== SUPPLIED TEXT ==

The US occupation of Syria prevents the freeing of 3 million civilians living under terrorist occupation in Idlib, and the removal of the Communist Kurdish occupiers who committed a massive ethnic cleansing of the northeast of Syria.
The US uses the threat of a ISIS resurgence to justify their occupation of Syria, which keeps families from returning to their own homes and farms. ISIS lost their last base of operation in Syria in March 2019.
Turkey, a NATO member and ally of the US, also wants the US military out of Syria, because President Erdogan regards the US supported SDF and YPJ as linked to the PKK, which has killed 30,000 people in Turkey over decades, and is a banned terrorist group. This has caused years of tension between the US and Turkey.
In early July, a Russian fighter jet flew close to American MQ-9 Reaper drones during a two-hour-long encounter.

===
== DATA TO EXAMINE ==

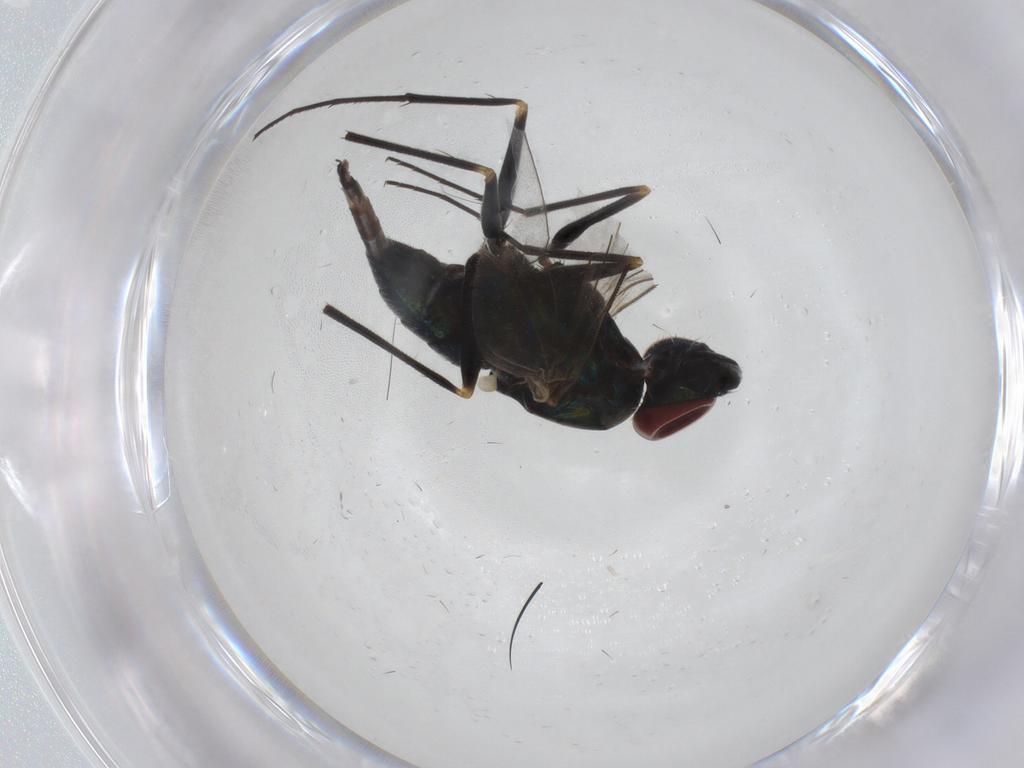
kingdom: Animalia
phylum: Arthropoda
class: Insecta
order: Diptera
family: Dolichopodidae
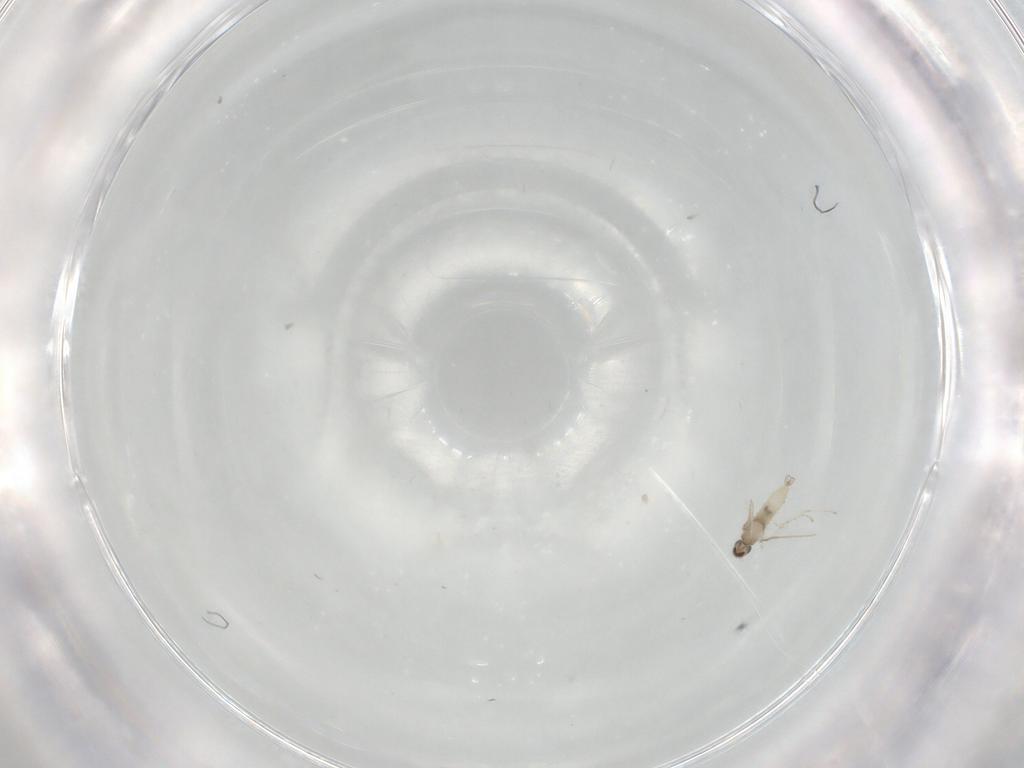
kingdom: Animalia
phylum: Arthropoda
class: Insecta
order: Diptera
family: Cecidomyiidae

===

TASKS
a – Using the passage on the US military presence in Syria, answer each of the following:
(i) In what month and year did ISIS lose its last base of operation in Syria?
(ii) How many people does the passage say the PKK has killed in Turkey over decades?
(iii) How long did the encounter between a Russian fighter jet and American MQ-9 Reaper drones last?
b – Extend the passage on the US military presence in Syria, beginning after its final sentence about the Russian fighter jet.
The records have no connection to the passage on the US military presence in Syria.

REPLIES
a –
(i) March 2019
(ii) 30,000
(iii) Two hours

b –
The Qaim-Albukamal road is a key access route for cargo and passengers traveling on the international highway connecting the port of Latakia with Baghdad and Tehran. The US occupation forces control the free movement at the border crossing between Iraq and Syria. Iraqi officials have complained, but they are also suffering from the US occupation of troops which their Parliament voted to oust, but the US refused to go home.
Meanwhile, Israel claims they are fearful of an attack coordinated between Palestinian resistance groups, the Lebanese resistance group, and Iran. Israel will remain in fear until they negotiate a lasting and just peace with Palestine which will restore the human rights and dignity of the Palestinian people.
In March, the US carried out airstrikes in Syria killing at least eight resistance fighters in retaliation to prior drone attacks on US bases.
The US base at al-Tanf in October 2021 was targeted by a barrage of drones, which prompted a temporary evacuation. That base is protected by a Radical Islamic terrorist group called Mughawir al-Thawra. The group is supported by the US and serves as a security contractor for the base. They have a long history of smuggling and drug dealing which the US turns a blind-eye to.
Russian military pilots flew over the US occupation base at al-Tanf and bombed an unoccupied perimeter outpost last year. The US sent stealth F-22 fighter jets to the region in June.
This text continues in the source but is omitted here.